Why does TV even bother with breakfast?

Writing in The Sunday Age, Michael Lallo makes the following observation, Last week in Melbourne, the three breakfast programs – Seven’s Sunrise, Nine’s Today and ABC News Breakfast – had a combined average viewership of just 220,000. Breakfast radio shows, in comparison, had more than 920,000 listeners, according to the latest Nielsen survey. So why such a battle over so few viewers? Why the trips to Antarctica, New York, London; the novelty antics of the weather presenters? And how come the hosts are feted like celebrities?”

The answer, according to Lallo is, Because Kochie, Mel, Karl and Lisa rake in a combined $100 million in advertising revenue.”

But that prompts another question: Why? Why are advertisers prepared to spend so much money on relatively poor rating TV programs compared to Radio which seems to offer so much more bang for their buck?

Of course, any proper analyst would point out that we’re trying to compare apples to cumquats. The audience numbers quoted above are divided by only three outlets for TV and 15 for Radio. And one TVC may have a greater impact than one Radio ad. Then again, a live Radio ad read by Ross Stevenson and John Burns on 3AW may have greater impact still.
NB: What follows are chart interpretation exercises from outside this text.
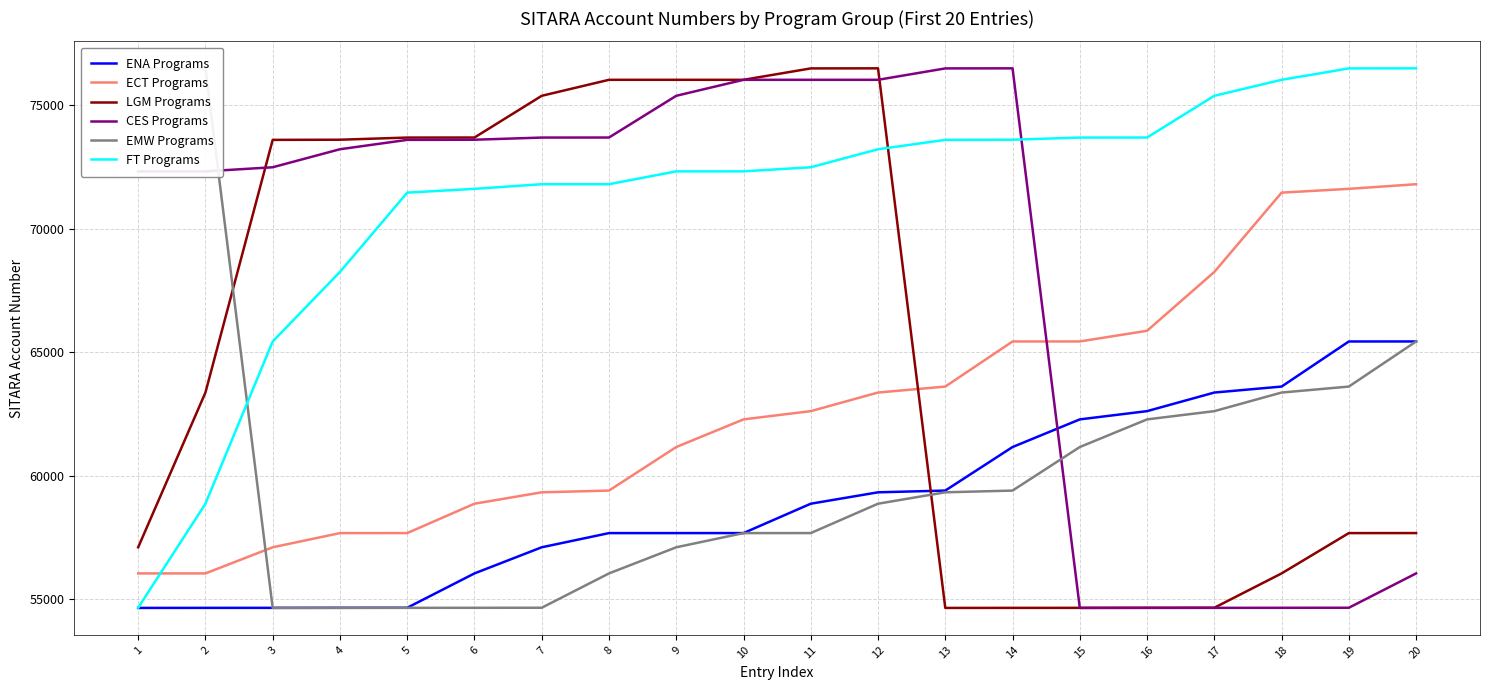

How many lines are shown in the chart?

6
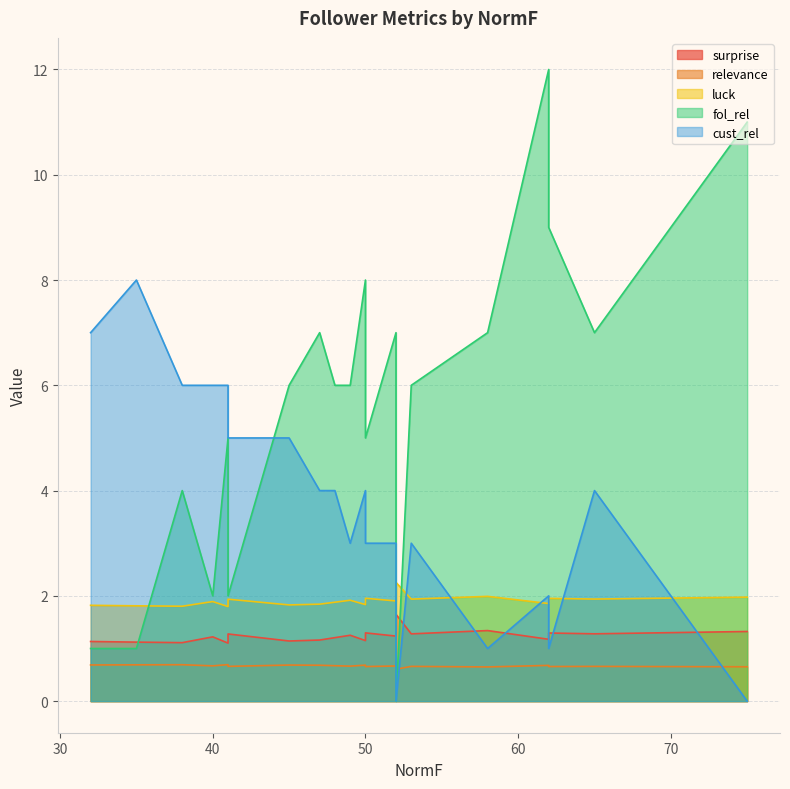

What is the sum of all luck values?

38.1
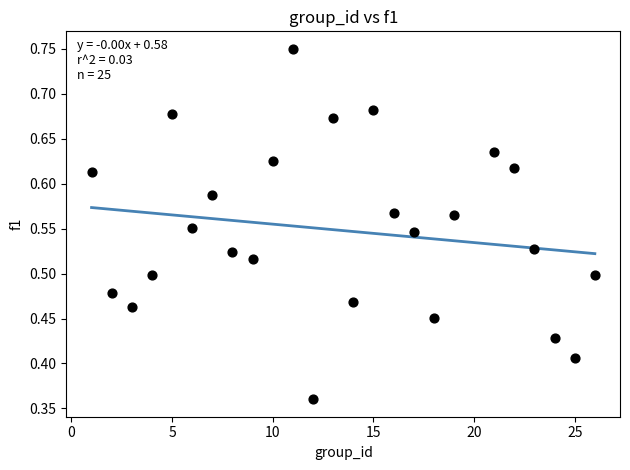

What is the range of X values (max minus min)?

25.0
To arrive at a different comparison, The Sunday Age commissioned a report from ratings provider OzTAM. “It showed that more than 1 million Melburnians watched at least eight minutes of Sunrise, Today or ABC News Breakfast at least once last week. Still, this was dwarfed by the 3 million who heard at least eight minutes of breakfast radio. Nationally, 4 million Australians watched breakfast TV while 10 million listened to radio.”

Even so, we must take into account that breakfast is Radio’s strongest shift and (apart from mid-dawn) TV’s weakest. Of course that situation inverts at night.

Which suggests that, if Lallo’s Melbourne ad spend figures of $100 million p.a. for just breakfast television are correct, then television is punching way above the weight of its audience in that time slot. In comparison Melbourne Radio managed total ad revenue for all sessions, not just breakfast, of just under $205 million for the entire 2011 calendar year according to Deloitte figures commissioned by CRA.

Now Channel 10 is about to launch its own breakfast TV offering to get a piece of that $100 million pie – or perhaps even make the pie bigger.

Is Radio getting its fair share of the available ad spend?

If not, what does it have to do to get it?